- **RAW DATA**
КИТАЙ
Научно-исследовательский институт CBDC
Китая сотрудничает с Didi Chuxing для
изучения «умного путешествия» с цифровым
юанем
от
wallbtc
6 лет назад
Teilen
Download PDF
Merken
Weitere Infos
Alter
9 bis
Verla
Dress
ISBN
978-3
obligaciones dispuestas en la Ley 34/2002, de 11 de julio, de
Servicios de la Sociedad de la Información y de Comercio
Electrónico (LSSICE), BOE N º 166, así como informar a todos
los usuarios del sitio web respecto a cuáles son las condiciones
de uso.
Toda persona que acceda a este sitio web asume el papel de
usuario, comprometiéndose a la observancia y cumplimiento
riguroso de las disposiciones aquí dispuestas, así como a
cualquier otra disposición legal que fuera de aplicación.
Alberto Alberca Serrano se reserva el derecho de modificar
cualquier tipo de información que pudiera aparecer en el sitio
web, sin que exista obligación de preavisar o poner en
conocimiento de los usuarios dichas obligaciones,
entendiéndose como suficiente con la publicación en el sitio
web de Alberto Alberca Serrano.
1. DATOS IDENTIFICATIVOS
--
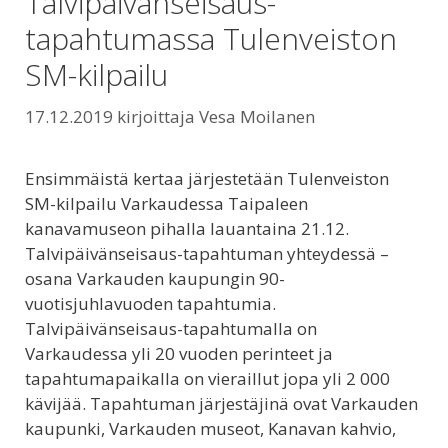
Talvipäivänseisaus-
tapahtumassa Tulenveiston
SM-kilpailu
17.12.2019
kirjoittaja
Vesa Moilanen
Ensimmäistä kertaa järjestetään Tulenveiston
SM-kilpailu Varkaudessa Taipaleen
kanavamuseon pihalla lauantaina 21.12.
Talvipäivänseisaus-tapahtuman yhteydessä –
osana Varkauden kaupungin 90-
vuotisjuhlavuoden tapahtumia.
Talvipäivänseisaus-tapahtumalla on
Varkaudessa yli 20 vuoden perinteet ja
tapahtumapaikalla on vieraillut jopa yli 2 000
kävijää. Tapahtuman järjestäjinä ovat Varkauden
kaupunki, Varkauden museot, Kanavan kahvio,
==
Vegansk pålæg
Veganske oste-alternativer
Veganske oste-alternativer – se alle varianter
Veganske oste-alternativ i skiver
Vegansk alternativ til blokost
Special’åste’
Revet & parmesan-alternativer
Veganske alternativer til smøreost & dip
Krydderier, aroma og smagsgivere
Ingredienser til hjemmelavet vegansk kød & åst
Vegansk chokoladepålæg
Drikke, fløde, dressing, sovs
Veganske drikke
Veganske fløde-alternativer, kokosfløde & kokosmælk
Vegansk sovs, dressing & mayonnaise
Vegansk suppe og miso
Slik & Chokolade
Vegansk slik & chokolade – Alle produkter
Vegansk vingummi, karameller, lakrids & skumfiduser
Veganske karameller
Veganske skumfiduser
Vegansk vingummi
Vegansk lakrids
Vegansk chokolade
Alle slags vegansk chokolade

- **YOUR INSTRUCTIONS**
Write out, from the lines above, only those from the line with "Veganske karameller" to the line with "Alle slags vegansk chokolade", exactly as given, including the first and the last.

- **SOLUTION TO THIS TASK**
Veganske karameller
Veganske skumfiduser
Vegansk vingummi
Vegansk lakrids
Vegansk chokolade
Alle slags vegansk chokolade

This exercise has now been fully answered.